Of course there were various alterations of detail, changes in the metres, curtailments, and disfigurements; in the Latin edition of the -Iphigenia- of Euripides, for instance, the chorus of women was--either after the model of another tragedy, or by the editor's own device--converted into a chorus of soldiers. The Latin tragedies of the sixth century cannot be pronounced good translations in our sense of the word;(41) yet it is probable that a tragedy of Ennius gave a far less imperfect image of the original of Euripides than a comedy of Plautus gave of the original of Menander.

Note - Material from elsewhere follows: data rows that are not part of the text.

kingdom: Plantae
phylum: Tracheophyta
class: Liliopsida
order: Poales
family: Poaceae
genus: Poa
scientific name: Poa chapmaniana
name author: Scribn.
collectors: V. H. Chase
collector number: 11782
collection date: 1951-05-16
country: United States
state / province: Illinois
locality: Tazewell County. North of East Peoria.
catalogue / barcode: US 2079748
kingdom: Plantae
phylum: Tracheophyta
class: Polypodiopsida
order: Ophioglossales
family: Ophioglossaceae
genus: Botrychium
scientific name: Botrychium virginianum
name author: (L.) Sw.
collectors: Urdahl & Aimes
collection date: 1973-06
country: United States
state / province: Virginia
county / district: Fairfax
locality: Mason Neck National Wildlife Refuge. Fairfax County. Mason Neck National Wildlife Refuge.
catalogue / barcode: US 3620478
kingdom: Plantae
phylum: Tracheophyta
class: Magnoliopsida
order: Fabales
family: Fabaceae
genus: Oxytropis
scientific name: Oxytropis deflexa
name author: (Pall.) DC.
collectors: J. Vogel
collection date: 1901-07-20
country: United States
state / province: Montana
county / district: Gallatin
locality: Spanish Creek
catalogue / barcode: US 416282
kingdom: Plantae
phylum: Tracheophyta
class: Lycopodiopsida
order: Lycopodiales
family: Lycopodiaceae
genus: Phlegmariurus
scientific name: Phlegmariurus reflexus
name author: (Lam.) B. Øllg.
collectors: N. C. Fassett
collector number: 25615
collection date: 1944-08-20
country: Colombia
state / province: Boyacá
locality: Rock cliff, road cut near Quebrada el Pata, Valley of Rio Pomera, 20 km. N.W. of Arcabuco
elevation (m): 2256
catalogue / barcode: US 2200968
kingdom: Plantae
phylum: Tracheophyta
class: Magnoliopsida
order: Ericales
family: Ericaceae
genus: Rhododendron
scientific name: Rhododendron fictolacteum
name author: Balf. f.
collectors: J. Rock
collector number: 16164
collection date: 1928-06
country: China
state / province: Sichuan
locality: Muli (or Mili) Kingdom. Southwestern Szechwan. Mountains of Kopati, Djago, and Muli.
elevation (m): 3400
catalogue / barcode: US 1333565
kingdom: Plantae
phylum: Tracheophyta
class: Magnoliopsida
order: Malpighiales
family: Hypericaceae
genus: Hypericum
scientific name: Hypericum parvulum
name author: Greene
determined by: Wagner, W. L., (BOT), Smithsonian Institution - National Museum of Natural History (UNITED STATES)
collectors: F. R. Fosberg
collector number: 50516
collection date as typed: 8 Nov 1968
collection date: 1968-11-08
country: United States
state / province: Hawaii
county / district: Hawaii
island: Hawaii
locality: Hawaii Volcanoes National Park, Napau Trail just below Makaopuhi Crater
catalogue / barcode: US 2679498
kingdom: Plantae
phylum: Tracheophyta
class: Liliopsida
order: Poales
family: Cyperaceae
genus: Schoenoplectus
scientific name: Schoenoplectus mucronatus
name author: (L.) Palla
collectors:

41. We subjoin, for comparison, the opening lines of the -Medea- in the original of Euripides and in the version of Ennius:--

--Eith' ophel' 'Apgous me diaptasthai skaphos
Kolchon es aian kuaneas sumplegadas
Med' en napaisi Pelion pesein pote
Tmetheisa peuke, med' epetmosai cheras
Andron arioton, oi to pagchruson deros
Pelia metelthon ou gar an despoin
Medeia purgous ges epleus Iolkias
'Eroti thumon ekplageis' 'Iasonos.--

-Utinam ne in nemore Pelio securibus
Caesa accidisset abiegna ad terram trabes,
Neve inde navis inchoandae exordium
Coepisset, quae nunc nominatur nomine
Argo, quia Argivi in ea dilecti viri
Vecti petebant pellem inauratam arietis
Colchis, imperio regis Peliae, per dolum.
Nam nunquam era errans mea domo efferret pedem
Medea, animo aegra, amort saevo saucia.-


The variations of the translation from the original are instructive --not only its tautologies and periphrases, but also the omission or explanation of the less familiar mythological names, e. g. the Symplegades, the Iolcian land, the Argo. But the instances in which Ennius has really misunderstood the original are rare.